Readme of @shortkit/cn

26/03/2025 • 3 min read

cn is a tiny, high-performance utility for constructing class names. It provides two primary functions:

  1. cn – Merges strings and/or objects (Record<string, BooleanLike>) into a single class name string.
  2. oneOf – Returns the key of the first truthy value in an object. Optionally prepends a prefix.

Installation

npm i @shortkit/cn

Usage

cn("caption", { highlighted: false, faded: true }, ...) // 'caption faded'

Signature:

type BooleanLike = boolean | 0 | 1 | undefined | null;
type CnInput = string | BooleanLike | Record<string, BooleanLike>;

/**
 * Merges any number of arguments (strings and/or { key: boolean } objects)
 * into a single space-delimited string. Returns undefined if all are falsy.
 */
declare function cn(...args: CnInput[]): string | undefined;
  • If you pass a string, it gets appended to the output unless it’s falsy (e.g. "" still counts as a string).
  • If you pass an object, each key with a truthy value is appended as a class name.
  • Falsy values (false, 0, null, undefined) are ignored.
  • Returns undefined if the result is empty.

Example:

import { cn } from "@shortkit/cn";

type ButtonProps = {
  className?: string;
  fullWidth?: boolean;
  loading?: boolean;
};

export const Button = ({ className, fullWidth, loading }: ButtonProps) => {
  return (
    <button
      className={cn("button-class", { "full-width": fullWidth, loading }, className)}
    >
      Button
    </button>
  );
}

cn.withSeparator(separator)

If you want a variant of cn that uses a different separator (e.g., "--" instead of " "), you can call:

cn.withSeparator("--")("button", { secondary: true, icon: false }, "wide"); // "button-secondary--wide"

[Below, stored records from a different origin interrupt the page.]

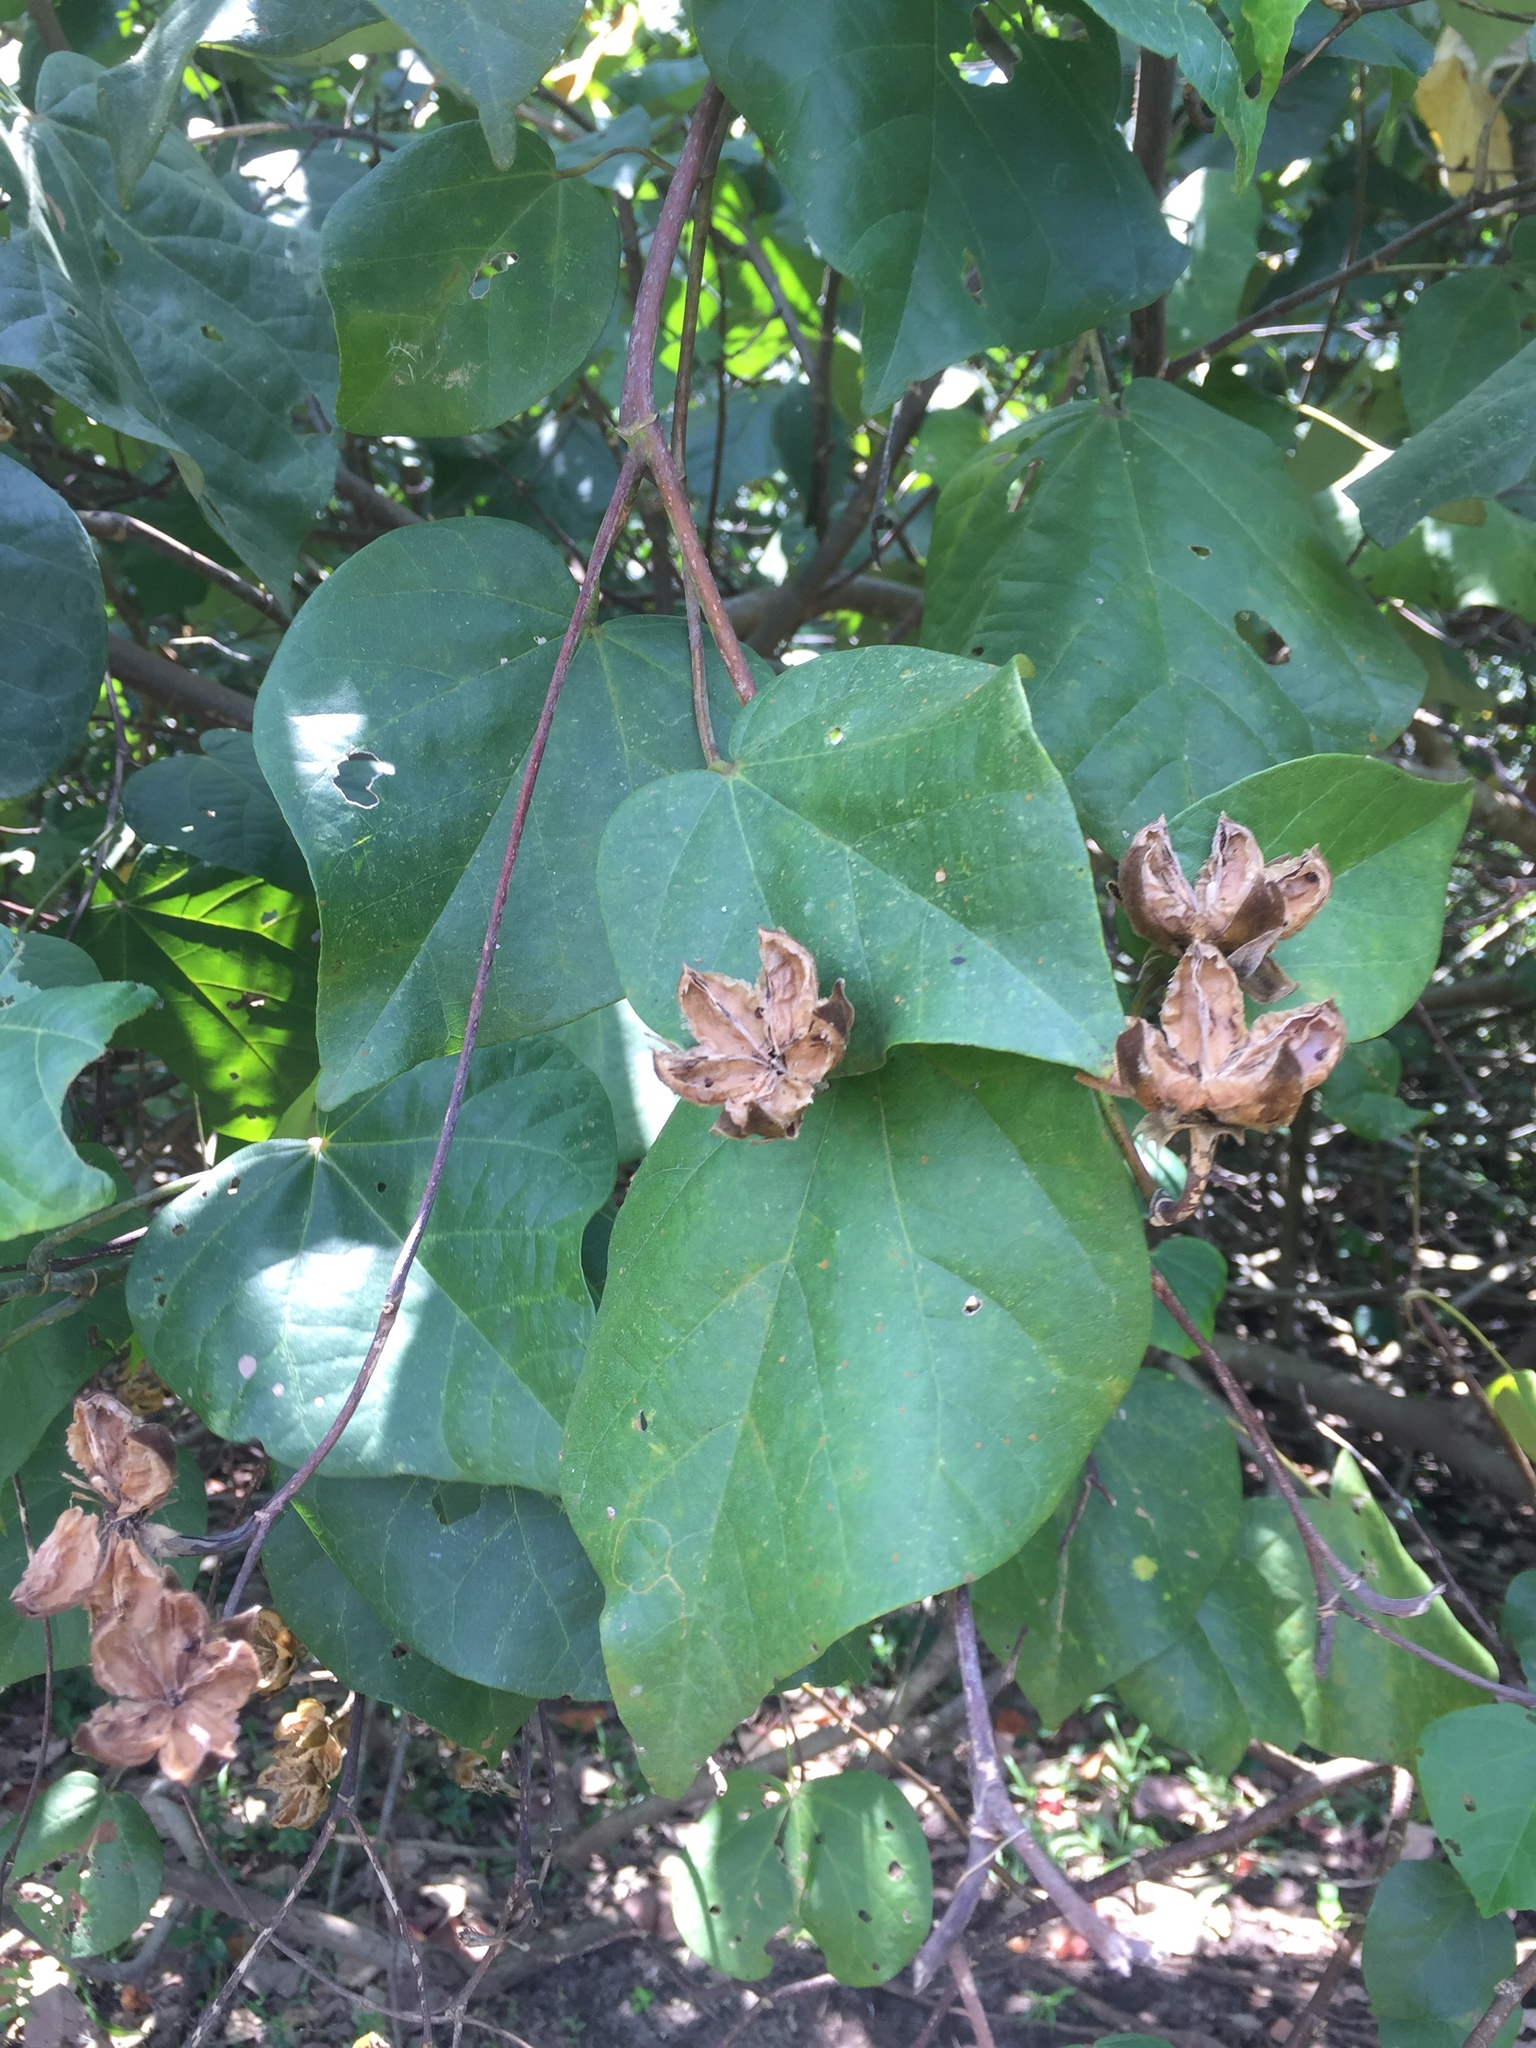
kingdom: Plantae
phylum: Tracheophyta
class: Magnoliopsida
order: Malvales
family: Malvaceae
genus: Talipariti
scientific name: Talipariti tiliaceum
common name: Sea hibiscus
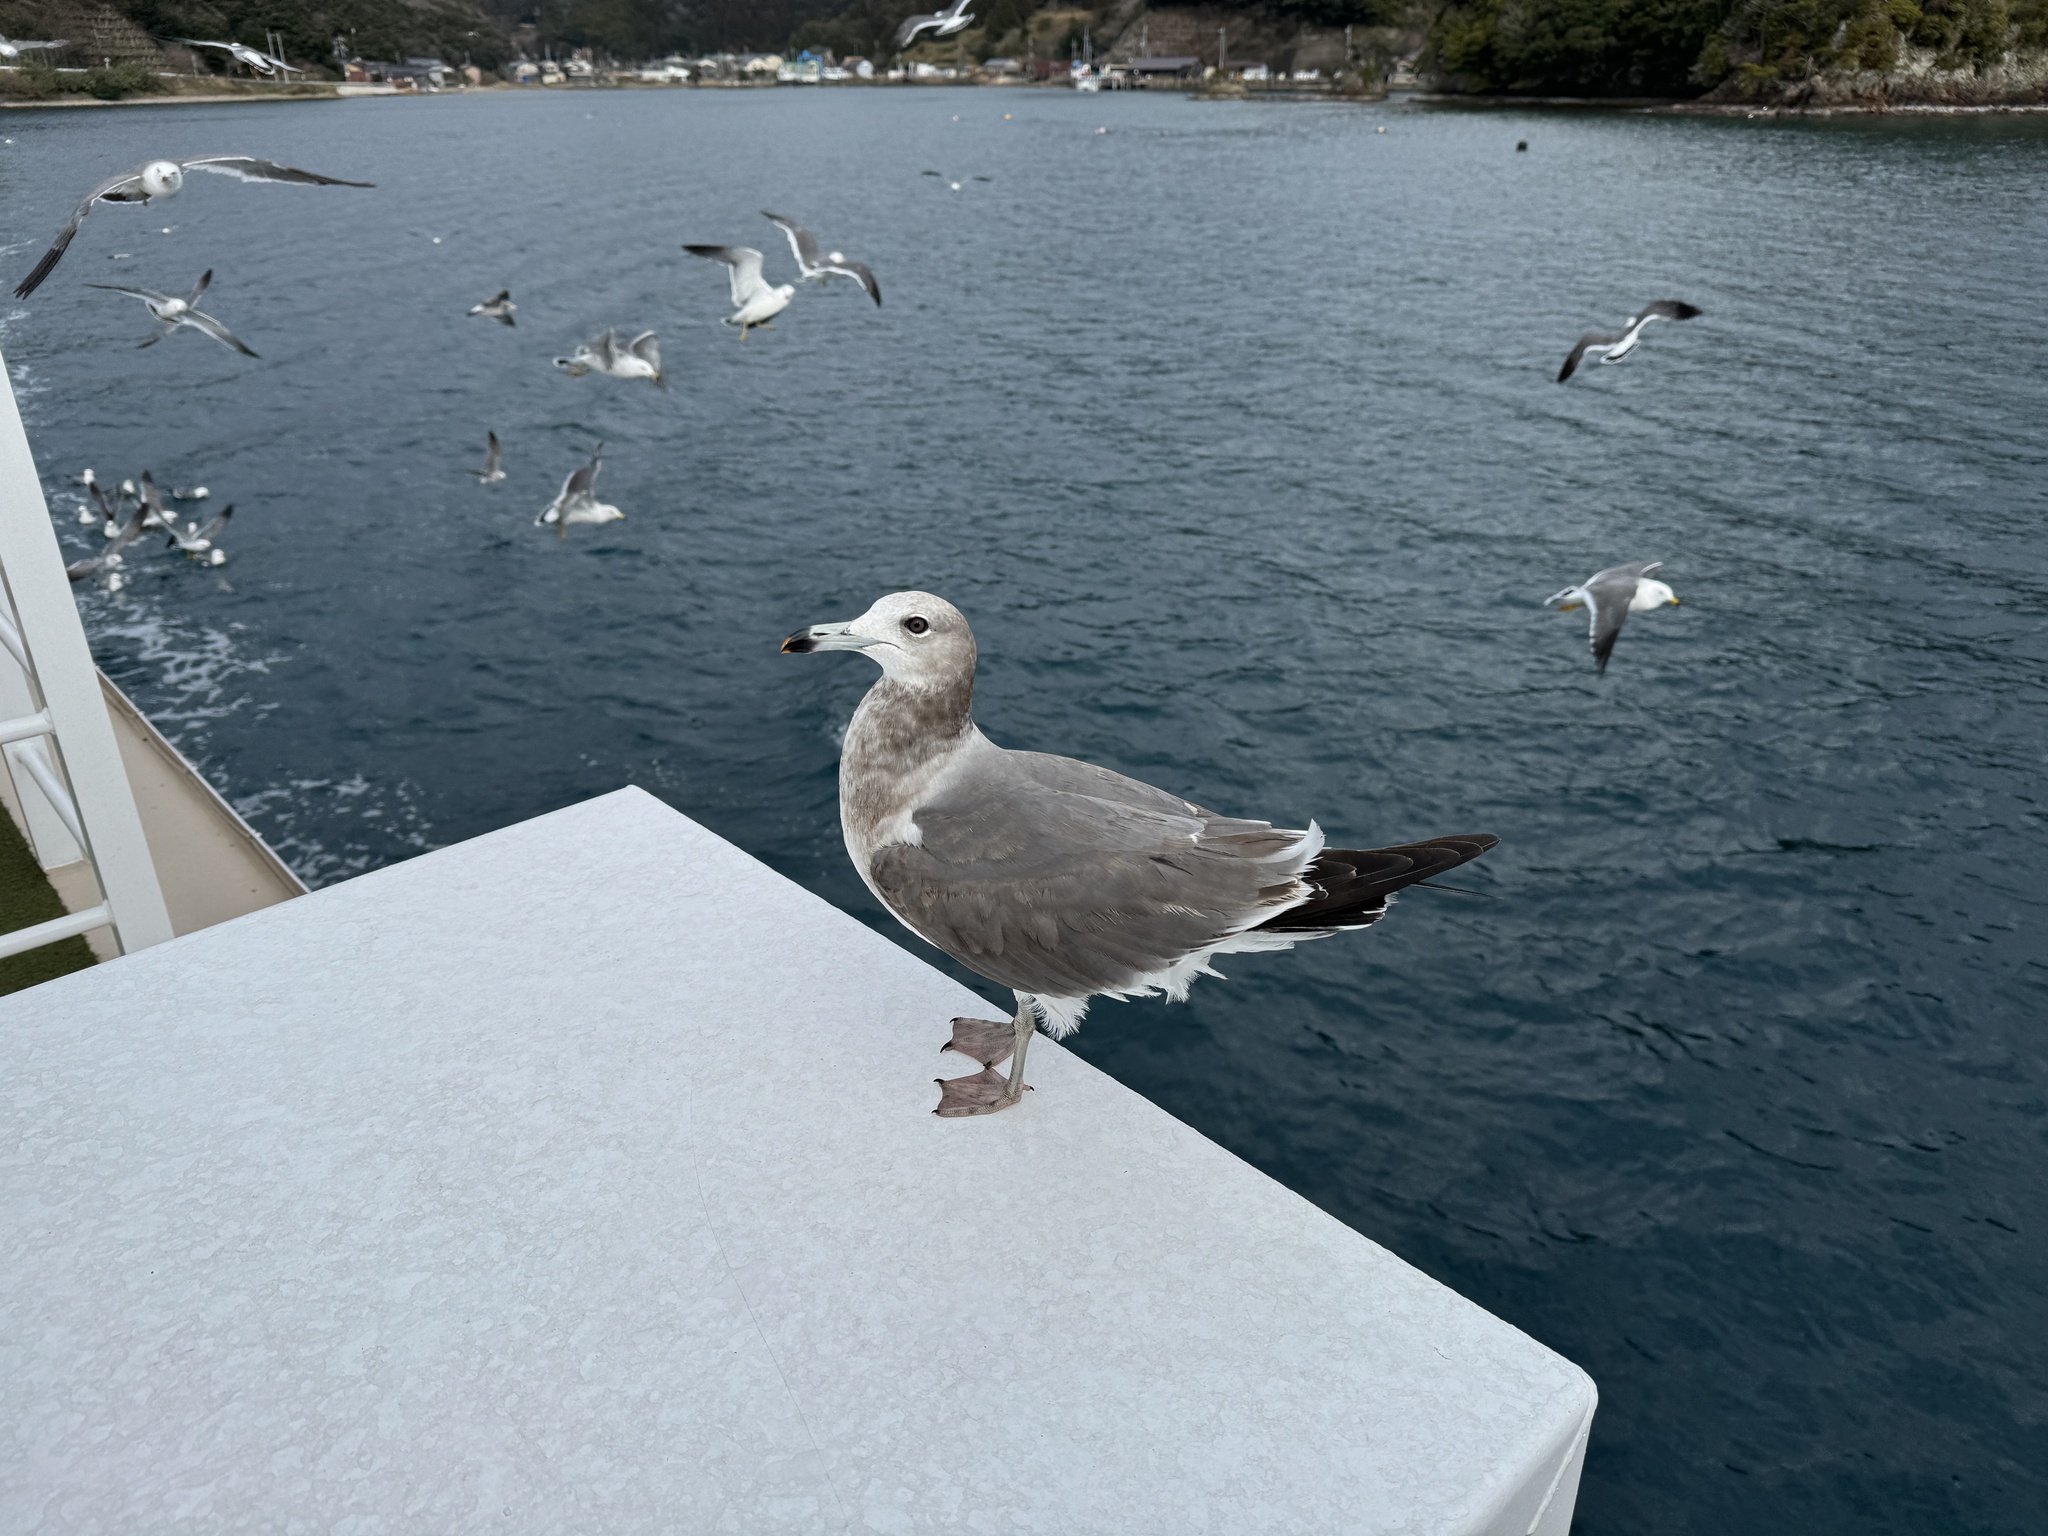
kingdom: Animalia
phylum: Chordata
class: Aves
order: Charadriiformes
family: Laridae
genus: Larus
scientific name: Larus crassirostris
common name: Black-tailed gull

This internally generates a specialized version with your chosen separator.


oneOf(...)

Signatures:

/**
 * Returns the first key in the object whose value is truthy.
 * If called with a prefix + record, returns prefix + that key.
 */
declare function oneOf<S extends string>(
  record: Record<S, BooleanLike> | undefined
): S | undefined;

declare function oneOf<P extends string, S extends string>(
  prefix: P,
  record: Record<S, BooleanLike> | undefined
): `${P}${S}` | undefined;
  1. oneOf(record)

    • Returns the first key with a truthy value.
    • Skips "" keys if there’s no prefix.
    • Returns undefined if none are truthy.
  2. oneOf(prefix, record)

    • Same logic, but returns prefix + key for the first truthy key (including empty keys).
    • Returns undefined if none are truthy.

Examples:

import { oneOf } from "@shortkit/cn";

// 1) Without prefix
oneOf({ red: true, blue: true }); // "red"
oneOf({ red: false }); // undefined
oneOf({ "": true }); // undefined (empty key is ignored when no prefix)

// 2) With prefix
oneOf("color--", { red: true, blue: true }); // "color--red"
oneOf("color--", { red: false }); // undefined
oneOf("color--", { "": true }); // "color--"

Example: Colored Button

import { cn, oneOf } from "@shortkit/cn";
import { Button, type ButtonProps } from "./Button";

type ColoredButtonProps = ButtonProps & {
  isRed?: boolean;
  isBlue?: boolean;
};

export function ColoredButton({ className, isRed, isBlue, ...rest }: ColoredButtonProps) {
  return (
    <Button
      className={cn(
        oneOf("color--", { red: isRed, blue: isBlue }),
        className
      )}
      {...rest}
    />
  );
}

Notes on Performance

  • Both cn and oneOf use straightforward loops and early exits. They’re fast in large-scale usage. Maybe this is for you than for your users...
  • cn.withSeparator(...) creates a specialized function using a closure. Modern JavaScript engines handle this efficiently with minimal overhead.